Please state how many of the lines below contain the word "your", and give only the number.
============
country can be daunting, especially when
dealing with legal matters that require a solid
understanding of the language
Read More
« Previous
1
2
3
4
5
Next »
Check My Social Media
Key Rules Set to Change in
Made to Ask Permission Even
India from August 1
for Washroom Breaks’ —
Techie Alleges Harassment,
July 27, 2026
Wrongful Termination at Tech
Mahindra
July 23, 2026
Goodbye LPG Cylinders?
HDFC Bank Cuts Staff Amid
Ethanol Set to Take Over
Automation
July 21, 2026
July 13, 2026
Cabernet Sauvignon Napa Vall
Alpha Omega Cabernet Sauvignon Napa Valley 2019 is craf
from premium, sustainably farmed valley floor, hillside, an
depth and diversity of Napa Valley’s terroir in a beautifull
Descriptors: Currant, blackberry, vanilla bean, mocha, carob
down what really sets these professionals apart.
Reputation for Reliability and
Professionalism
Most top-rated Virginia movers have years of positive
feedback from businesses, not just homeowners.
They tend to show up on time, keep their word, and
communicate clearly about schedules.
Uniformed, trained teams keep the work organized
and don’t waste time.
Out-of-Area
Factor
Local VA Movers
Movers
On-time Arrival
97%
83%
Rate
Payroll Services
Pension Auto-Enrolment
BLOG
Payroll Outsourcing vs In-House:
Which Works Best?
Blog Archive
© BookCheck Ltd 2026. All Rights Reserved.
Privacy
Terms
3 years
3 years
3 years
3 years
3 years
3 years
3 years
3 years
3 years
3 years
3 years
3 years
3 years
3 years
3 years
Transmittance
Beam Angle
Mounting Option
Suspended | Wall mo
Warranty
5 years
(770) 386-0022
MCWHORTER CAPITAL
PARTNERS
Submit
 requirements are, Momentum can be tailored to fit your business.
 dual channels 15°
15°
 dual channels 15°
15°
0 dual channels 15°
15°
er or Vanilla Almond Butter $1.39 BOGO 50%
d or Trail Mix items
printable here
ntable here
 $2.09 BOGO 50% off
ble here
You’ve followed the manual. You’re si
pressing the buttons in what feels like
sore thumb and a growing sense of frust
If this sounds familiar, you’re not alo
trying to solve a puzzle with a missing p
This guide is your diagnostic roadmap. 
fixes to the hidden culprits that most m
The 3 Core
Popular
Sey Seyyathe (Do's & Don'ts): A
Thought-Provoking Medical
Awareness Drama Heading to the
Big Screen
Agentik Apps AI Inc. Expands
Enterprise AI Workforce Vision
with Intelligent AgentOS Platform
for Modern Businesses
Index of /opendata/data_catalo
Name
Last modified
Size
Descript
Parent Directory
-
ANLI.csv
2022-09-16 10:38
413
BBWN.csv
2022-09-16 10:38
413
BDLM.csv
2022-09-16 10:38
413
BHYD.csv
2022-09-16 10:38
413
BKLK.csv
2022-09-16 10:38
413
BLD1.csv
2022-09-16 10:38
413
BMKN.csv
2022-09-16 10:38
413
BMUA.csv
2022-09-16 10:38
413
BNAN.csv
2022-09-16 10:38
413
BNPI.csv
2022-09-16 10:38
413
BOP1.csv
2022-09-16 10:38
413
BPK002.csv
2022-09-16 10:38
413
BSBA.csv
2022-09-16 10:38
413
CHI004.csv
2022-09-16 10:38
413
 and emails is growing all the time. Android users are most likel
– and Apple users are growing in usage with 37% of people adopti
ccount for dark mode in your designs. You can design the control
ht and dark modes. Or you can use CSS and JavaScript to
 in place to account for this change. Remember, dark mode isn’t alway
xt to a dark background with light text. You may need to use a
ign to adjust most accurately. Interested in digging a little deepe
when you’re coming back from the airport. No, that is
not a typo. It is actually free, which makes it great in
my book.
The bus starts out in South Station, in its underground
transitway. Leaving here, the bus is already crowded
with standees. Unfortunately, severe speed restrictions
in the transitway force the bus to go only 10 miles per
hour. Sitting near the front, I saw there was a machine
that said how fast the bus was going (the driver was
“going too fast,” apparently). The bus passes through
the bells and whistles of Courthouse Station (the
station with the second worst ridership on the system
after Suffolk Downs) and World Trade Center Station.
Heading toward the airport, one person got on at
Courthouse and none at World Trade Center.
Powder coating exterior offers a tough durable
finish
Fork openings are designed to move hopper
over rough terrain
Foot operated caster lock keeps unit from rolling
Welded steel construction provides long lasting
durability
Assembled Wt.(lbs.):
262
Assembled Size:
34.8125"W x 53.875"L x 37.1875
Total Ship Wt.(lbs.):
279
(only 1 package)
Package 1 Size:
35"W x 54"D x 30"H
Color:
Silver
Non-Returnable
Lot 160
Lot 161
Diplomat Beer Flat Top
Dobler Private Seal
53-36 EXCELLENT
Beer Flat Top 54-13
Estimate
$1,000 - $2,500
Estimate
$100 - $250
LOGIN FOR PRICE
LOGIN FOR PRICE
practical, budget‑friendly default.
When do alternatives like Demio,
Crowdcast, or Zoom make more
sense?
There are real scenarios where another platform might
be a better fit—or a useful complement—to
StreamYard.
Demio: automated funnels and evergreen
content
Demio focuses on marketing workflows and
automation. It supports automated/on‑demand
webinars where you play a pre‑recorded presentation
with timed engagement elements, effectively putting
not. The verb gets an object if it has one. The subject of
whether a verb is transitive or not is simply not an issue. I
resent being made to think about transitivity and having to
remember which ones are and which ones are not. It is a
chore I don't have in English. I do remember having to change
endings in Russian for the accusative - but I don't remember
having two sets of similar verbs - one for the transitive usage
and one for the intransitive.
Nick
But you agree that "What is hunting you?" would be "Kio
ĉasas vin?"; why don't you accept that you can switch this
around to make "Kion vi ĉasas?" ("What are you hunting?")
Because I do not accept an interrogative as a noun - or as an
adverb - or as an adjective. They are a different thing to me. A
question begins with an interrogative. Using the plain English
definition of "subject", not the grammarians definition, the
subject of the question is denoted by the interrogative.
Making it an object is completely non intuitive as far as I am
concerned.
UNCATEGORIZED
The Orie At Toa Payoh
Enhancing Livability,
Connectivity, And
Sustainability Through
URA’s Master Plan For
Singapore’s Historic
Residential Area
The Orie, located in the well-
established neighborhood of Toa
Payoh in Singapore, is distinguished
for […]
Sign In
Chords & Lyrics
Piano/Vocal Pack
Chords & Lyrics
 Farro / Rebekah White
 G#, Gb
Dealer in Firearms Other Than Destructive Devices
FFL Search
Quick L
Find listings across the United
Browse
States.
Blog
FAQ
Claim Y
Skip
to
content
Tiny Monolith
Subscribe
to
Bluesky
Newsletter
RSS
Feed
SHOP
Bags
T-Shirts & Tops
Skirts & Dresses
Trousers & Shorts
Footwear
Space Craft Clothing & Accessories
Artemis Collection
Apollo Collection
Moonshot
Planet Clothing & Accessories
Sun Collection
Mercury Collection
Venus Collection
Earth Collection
============
* **ANSWER SECTION**
3